:: WHAT THE TASK ASKS ::
Swap "darktable history" for "edit history" throughout the lines below and keep every other word the same. Leave the pictures out of your answer.

:: DATA IN THIS EXERCISE ::
* * *
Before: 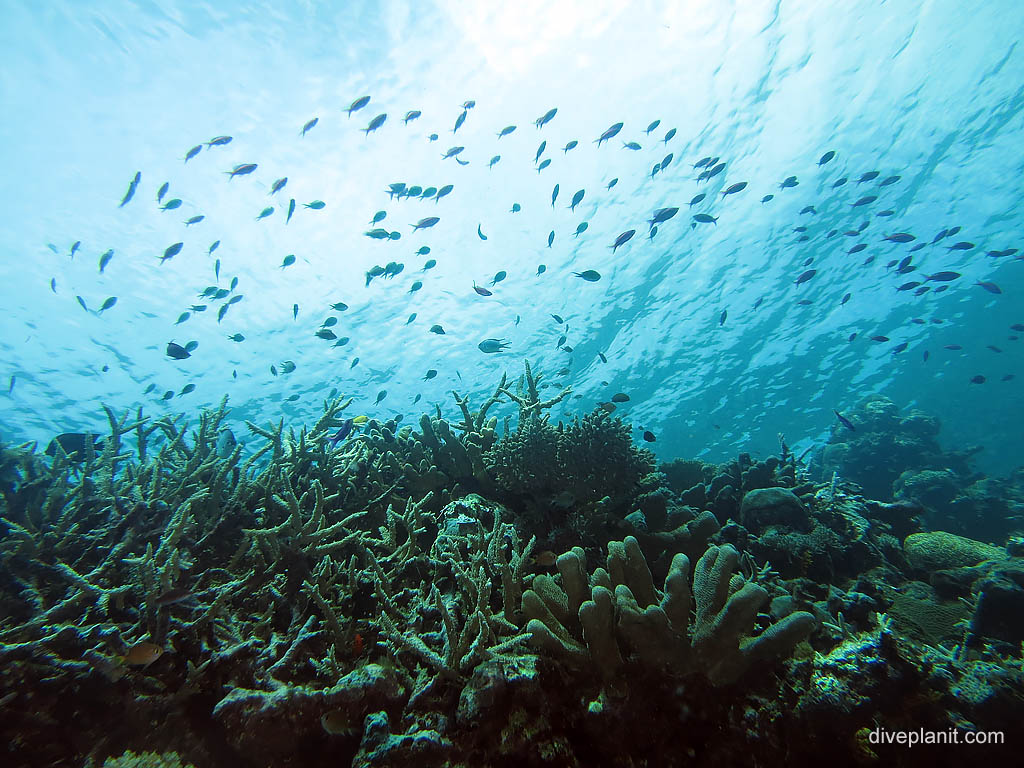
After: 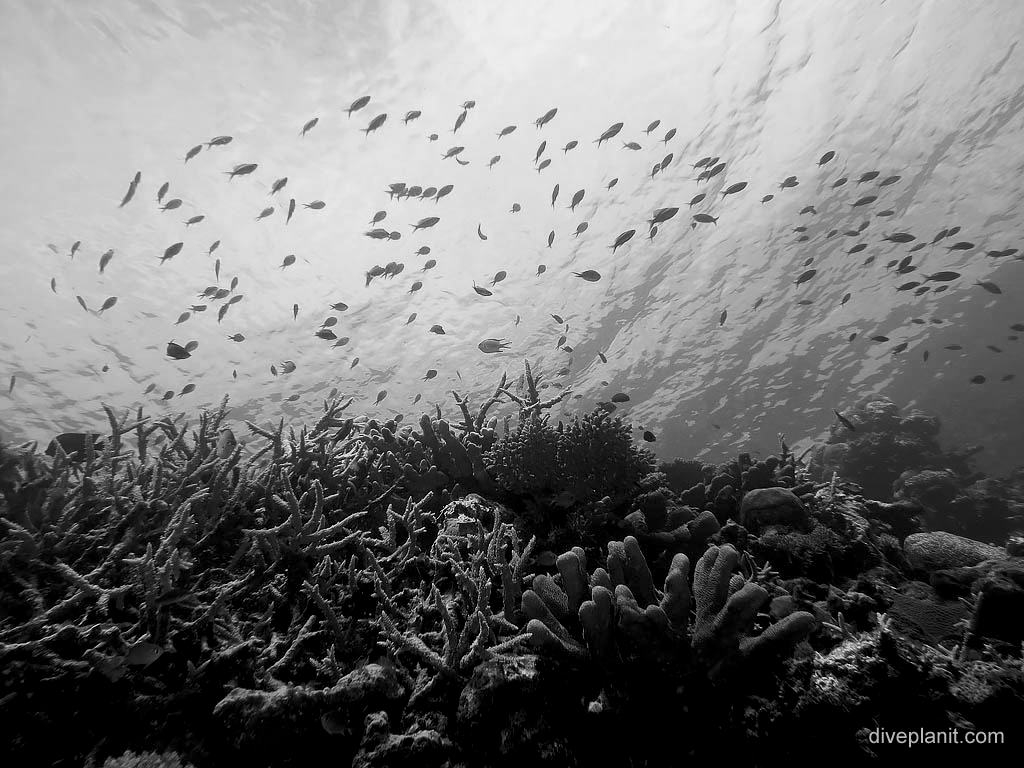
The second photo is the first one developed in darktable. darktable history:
monochrome: a -92.57, b 58.91
exposure: black level correction 0.009, exposure 0.014 EV, compensate highlight preservation false
tone curve: curves: ch0 [(0, 0) (0.003, 0.002) (0.011, 0.009) (0.025, 0.02) (0.044, 0.035) (0.069, 0.055) (0.1, 0.08) (0.136, 0.109) (0.177, 0.142) (0.224, 0.179) (0.277, 0.222) (0.335, 0.268) (0.399, 0.329) (0.468, 0.409) (0.543, 0.495) (0.623, 0.579) (0.709, 0.669) (0.801, 0.767) (0.898, 0.885) (1, 1)], preserve colors none
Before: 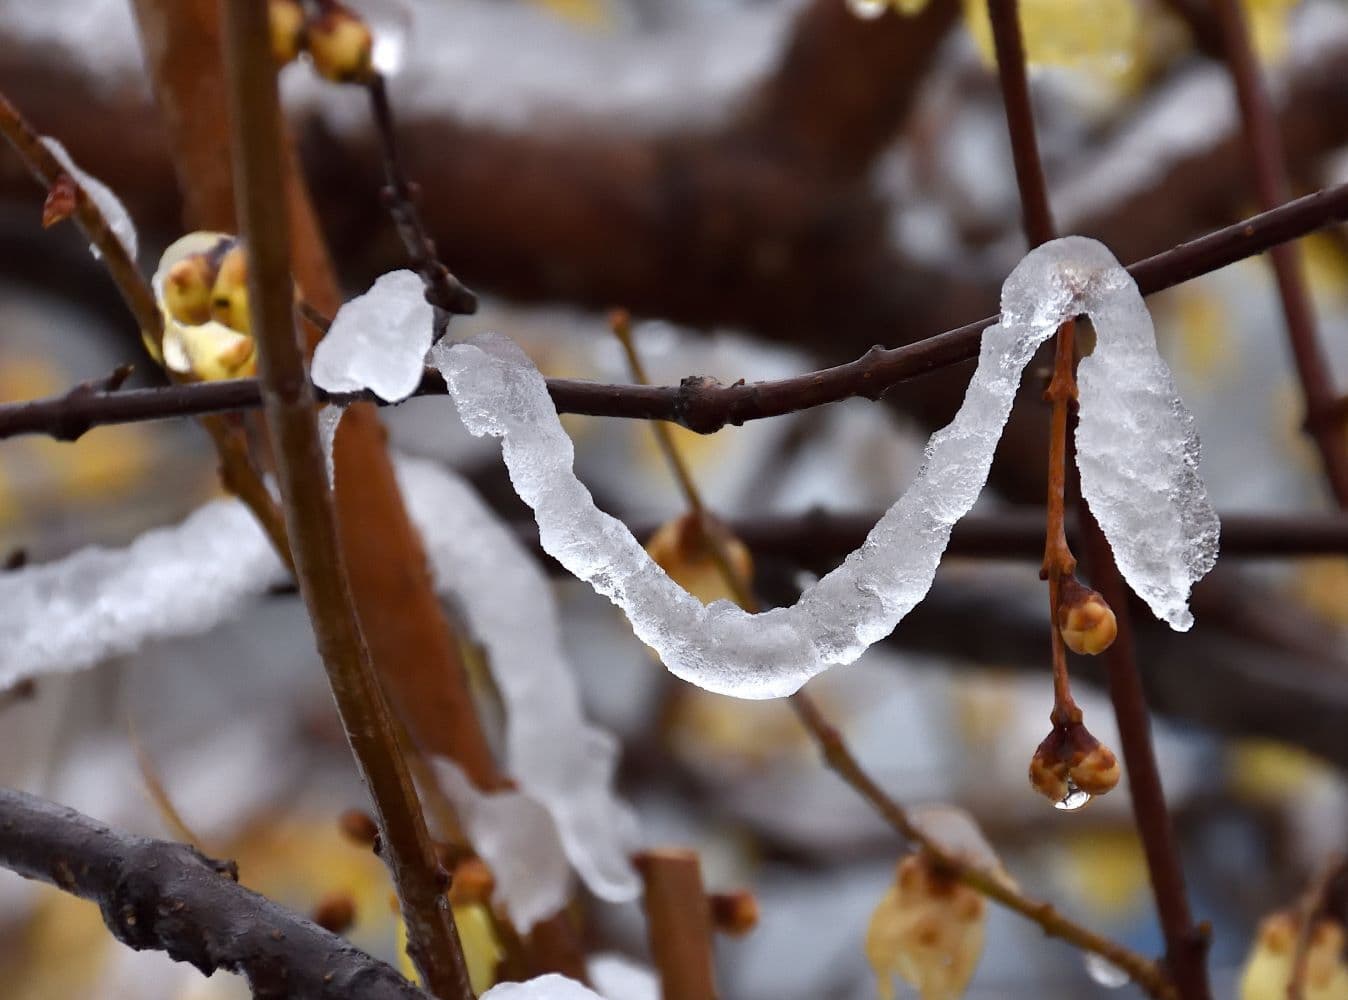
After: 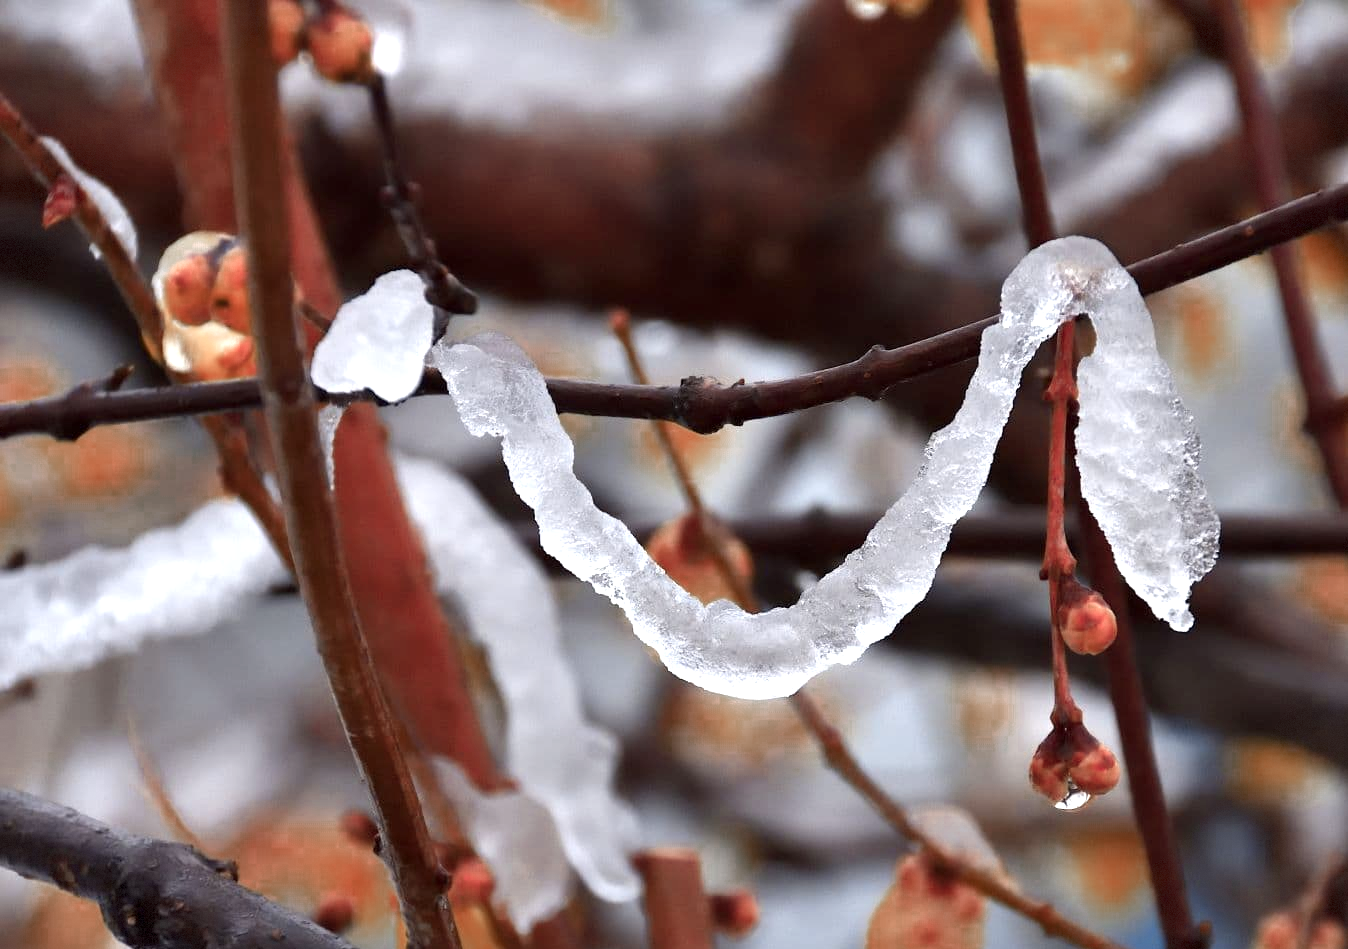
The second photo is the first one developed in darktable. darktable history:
vignetting: fall-off start 100%, fall-off radius 71%, brightness -0.434, saturation -0.2, width/height ratio 1.178, dithering 8-bit output, unbound false
exposure: black level correction 0.001, exposure 0.5 EV, compensate exposure bias true, compensate highlight preservation false
color zones: curves: ch0 [(0.006, 0.385) (0.143, 0.563) (0.243, 0.321) (0.352, 0.464) (0.516, 0.456) (0.625, 0.5) (0.75, 0.5) (0.875, 0.5)]; ch1 [(0, 0.5) (0.134, 0.504) (0.246, 0.463) (0.421, 0.515) (0.5, 0.56) (0.625, 0.5) (0.75, 0.5) (0.875, 0.5)]; ch2 [(0, 0.5) (0.131, 0.426) (0.307, 0.289) (0.38, 0.188) (0.513, 0.216) (0.625, 0.548) (0.75, 0.468) (0.838, 0.396) (0.971, 0.311)]
crop and rotate: top 0%, bottom 5.097%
* * *
:: SOLUTION BELOW ::
Before: 
After: 
The second photo is the first one developed in darktable. edit history:
monochrome: a -92.57, b 58.91
exposure: black level correction 0.009, exposure 0.014 EV, compensate highlight preservation false
tone curve: curves: ch0 [(0, 0) (0.003, 0.002) (0.011, 0.009) (0.025, 0.02) (0.044, 0.035) (0.069, 0.055) (0.1, 0.08) (0.136, 0.109) (0.177, 0.142) (0.224, 0.179) (0.277, 0.222) (0.335, 0.268) (0.399, 0.329) (0.468, 0.409) (0.543, 0.495) (0.623, 0.579) (0.709, 0.669) (0.801, 0.767) (0.898, 0.885) (1, 1)], preserve colors none
Before: 
After: 
The second photo is the first one developed in darktable. edit history:
vignetting: fall-off start 100%, fall-off radius 71%, brightness -0.434, saturation -0.2, width/height ratio 1.178, dithering 8-bit output, unbound false
exposure: black level correction 0.001, exposure 0.5 EV, compensate exposure bias true, compensate highlight preservation false
color zones: curves: ch0 [(0.006, 0.385) (0.143, 0.563) (0.243, 0.321) (0.352, 0.464) (0.516, 0.456) (0.625, 0.5) (0.75, 0.5) (0.875, 0.5)]; ch1 [(0, 0.5) (0.134, 0.504) (0.246, 0.463) (0.421, 0.515) (0.5, 0.56) (0.625, 0.5) (0.75, 0.5) (0.875, 0.5)]; ch2 [(0, 0.5) (0.131, 0.426) (0.307, 0.289) (0.38, 0.188) (0.513, 0.216) (0.625, 0.548) (0.75, 0.468) (0.838, 0.396) (0.971, 0.311)]
crop and rotate: top 0%, bottom 5.097%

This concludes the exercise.